Se a inteligência artificial já está se instalando
na indústria e no comércio, substituindo mão de obra operacional e capital
intelectual, como poderemos usufruir da nossa cidade com tempo mais livre?
Inovação além do Plano Diretor
As inovações urbanas de hoje nasceram da imaginação
fértil de sonhadores de ontem. Para viver melhor, temos que ter cidades que
acolham nossos sonhos e os traduzam em realidades urbanas inteligentes.
Para a criação ser farta, planejadores e técnicos
devem se integrar a cidadãos imaginativos. Além de planos diretores,
essencialmente operacionais, os gestores públicos uma vez rompidos com o
passado, estarão diante de futuros surpreendentes que os farão se encantar com
imagens gravadas na memória popular. Imagens tão fortes a ponto de influenciar
politicas públicas.
As cidades de Albany, Chicago e Austin (EUA),
Totnes (Inglaterra), Manoa (Honolulu, Havaí), Auckland (Nova Zelândia), são
alguns pontos desse planeta com planejamentos inspirados por sonhos coletivos.

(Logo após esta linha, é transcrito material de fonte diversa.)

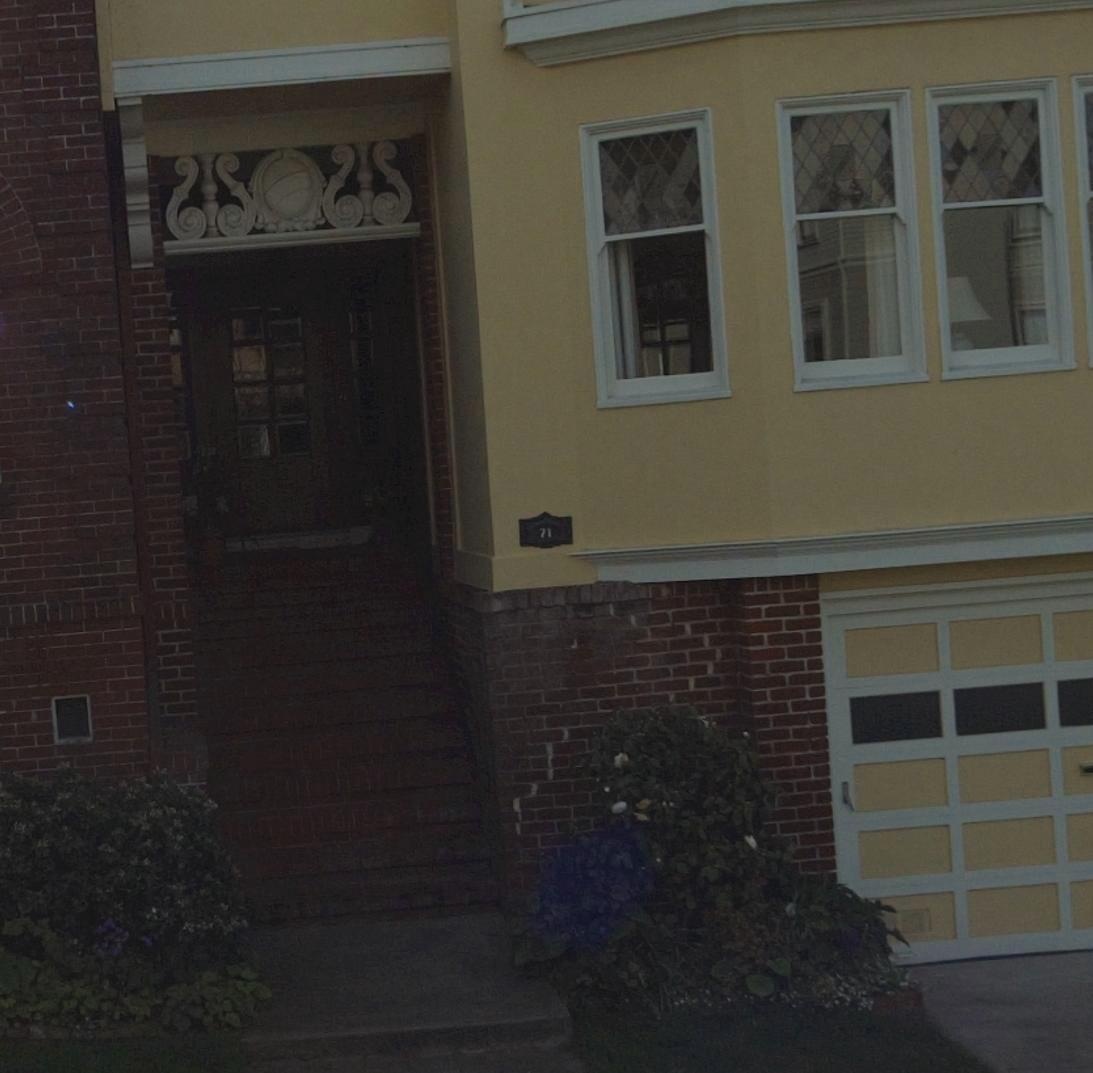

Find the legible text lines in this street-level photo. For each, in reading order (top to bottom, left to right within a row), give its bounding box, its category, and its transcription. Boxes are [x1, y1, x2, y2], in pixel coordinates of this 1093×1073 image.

[539, 527, 553, 539] StreetNumber: 71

A Índia já promoveu em quase todas as cidades do país sonhos que geram ideias
(Programa Dream:In), modelo de desenho urbano que eu pude conhecer de perto
numa viagem a Bangalore em 2012.
Os planos diretores são em sua maioria consistentes
em técnica e pobres em criatividade. Para inovar no planejamento urbano, é
preciso ir além da cartilha meramente técnica e ampliar a visão do que é o
viver urbano.
A futurista-urbanista Marilyn Hamilton traçou o modelo
das cidades integrais, com base na Teoria Integral do filósofo norte-americano
Ken Wilber. O modelo tem quatro dimensões para criarmos a cidade dos sonhos:
individual-psicológica, coletiva-cultural, comportamental e a dimensão de
sistemas (econômicos, tecnológicos, governamentais, sociais e ecológicos).
Dentro desse modelo, o planejamento urbano tem que começar por três princípios
diretores: cuide de si mesmo; cuidem-se uns aos outros; cuide(m) desse lugar.
As cidades e novo mundo
As cidades do futuro terão o potencial de mudar o
mundo. Mais de 80% das cidades que existirão nos próximos cinquenta anos ainda
não foram construídas. O que ainda está por vir pode compor uma revolução
urbana histórica em escala mundial.
Como sociedade em rede, fortalecidos pela
informação e tecnologias convergentes, temos disponíveis os instrumentos que
nenhuma outra civilização teve na história. O primeiro passo na direção desse
novo mundo é aprendermos a sonhar coletivamente. Lembro de ouvir o poeta
cantar: “sonho que se sonha sozinho é só um sonho, sonho que se sonha junto é
realidade”.
* Rosa Alegria, Master of Sciences, há 15
anos pioneira em Estudos do Futuro no Brasil, academicamente certificada pelo
mais reconhecido centro mundial nessa área: University of Houston, Clear Lake,
USA. Fundadora do NEF – Nucleo de Estudos do Futuro, na PUC/SP.